### Required work:
Write out the entries exactly. None of the pictures should appear in the copy.

### Records to use:
[Start of Attachment]
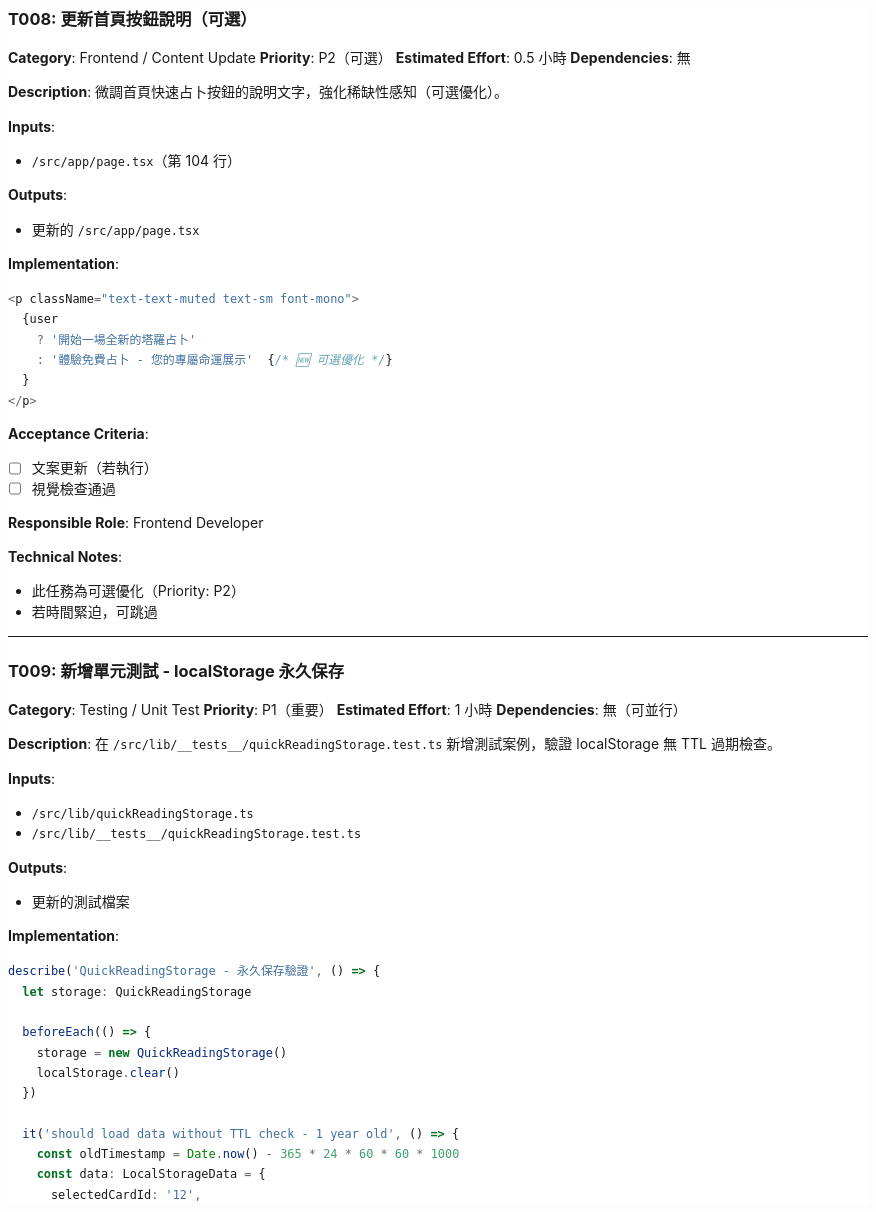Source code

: 
### T008: 更新首頁按鈕說明（可選）

**Category**: Frontend / Content Update
**Priority**: P2（可選）
**Estimated Effort**: 0.5 小時
**Dependencies**: 無

**Description**:
微調首頁快速占卜按鈕的說明文字，強化稀缺性感知（可選優化）。

**Inputs**:
- `/src/app/page.tsx`（第 104 行）

**Outputs**:
- 更新的 `/src/app/page.tsx`

**Implementation**:
```typescript
<p className="text-text-muted text-sm font-mono">
  {user
    ? '開始一場全新的塔羅占卜'
    : '體驗免費占卜 - 您的專屬命運展示'  {/* 🆕 可選優化 */}
  }
</p>
```

**Acceptance Criteria**:
- [ ] 文案更新（若執行）
- [ ] 視覺檢查通過

**Responsible Role**: Frontend Developer

**Technical Notes**:
- 此任務為可選優化（Priority: P2）
- 若時間緊迫，可跳過

---

### T009: 新增單元測試 - localStorage 永久保存

**Category**: Testing / Unit Test
**Priority**: P1（重要）
**Estimated Effort**: 1 小時
**Dependencies**: 無（可並行）

**Description**:
在 `/src/lib/__tests__/quickReadingStorage.test.ts` 新增測試案例，驗證 localStorage 無 TTL 過期檢查。

**Inputs**:
- `/src/lib/quickReadingStorage.ts`
- `/src/lib/__tests__/quickReadingStorage.test.ts`

**Outputs**:
- 更新的測試檔案

**Implementation**:
```typescript
describe('QuickReadingStorage - 永久保存驗證', () => {
  let storage: QuickReadingStorage

  beforeEach(() => {
    storage = new QuickReadingStorage()
    localStorage.clear()
  })

  it('should load data without TTL check - 1 year old', () => {
    const oldTimestamp = Date.now() - 365 * 24 * 60 * 60 * 1000
    const data: LocalStorageData = {
      selectedCardId: '12',
```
[End of Attachment]
### Finished task:
Source code

: 
### T008: 更新首頁按鈕說明（可選）

**Category**: Frontend / Content Update
**Priority**: P2（可選）
**Estimated Effort**: 0.5 小時
**Dependencies**: 無

**Description**:
微調首頁快速占卜按鈕的說明文字，強化稀缺性感知（可選優化）。

**Inputs**:
- `/src/app/page.tsx`（第 104 行）

**Outputs**:
- 更新的 `/src/app/page.tsx`

**Implementation**:
```typescript
<p className="text-text-muted text-sm font-mono">
  {user
    ? '開始一場全新的塔羅占卜'
    : '體驗免費占卜 - 您的專屬命運展示'  {/* 🆕 可選優化 */}
  }
</p>
```

**Acceptance Criteria**:
- [ ] 文案更新（若執行）
- [ ] 視覺檢查通過

**Responsible Role**: Frontend Developer

**Technical Notes**:
- 此任務為可選優化（Priority: P2）
- 若時間緊迫，可跳過

---

### T009: 新增單元測試 - localStorage 永久保存

**Category**: Testing / Unit Test
**Priority**: P1（重要）
**Estimated Effort**: 1 小時
**Dependencies**: 無（可並行）

**Description**:
在 `/src/lib/__tests__/quickReadingStorage.test.ts` 新增測試案例，驗證 localStorage 無 TTL 過期檢查。

**Inputs**:
- `/src/lib/quickReadingStorage.ts`
- `/src/lib/__tests__/quickReadingStorage.test.ts`

**Outputs**:
- 更新的測試檔案

**Implementation**:
```typescript
describe('QuickReadingStorage - 永久保存驗證', () => {
  let storage: QuickReadingStorage

  beforeEach(() => {
    storage = new QuickReadingStorage()
    localStorage.clear()
  })

  it('should load data without TTL check - 1 year old', () => {
    const oldTimestamp = Date.now() - 365 * 24 * 60 * 60 * 1000
    const data: LocalStorageData = {
      selectedCardId: '12',
```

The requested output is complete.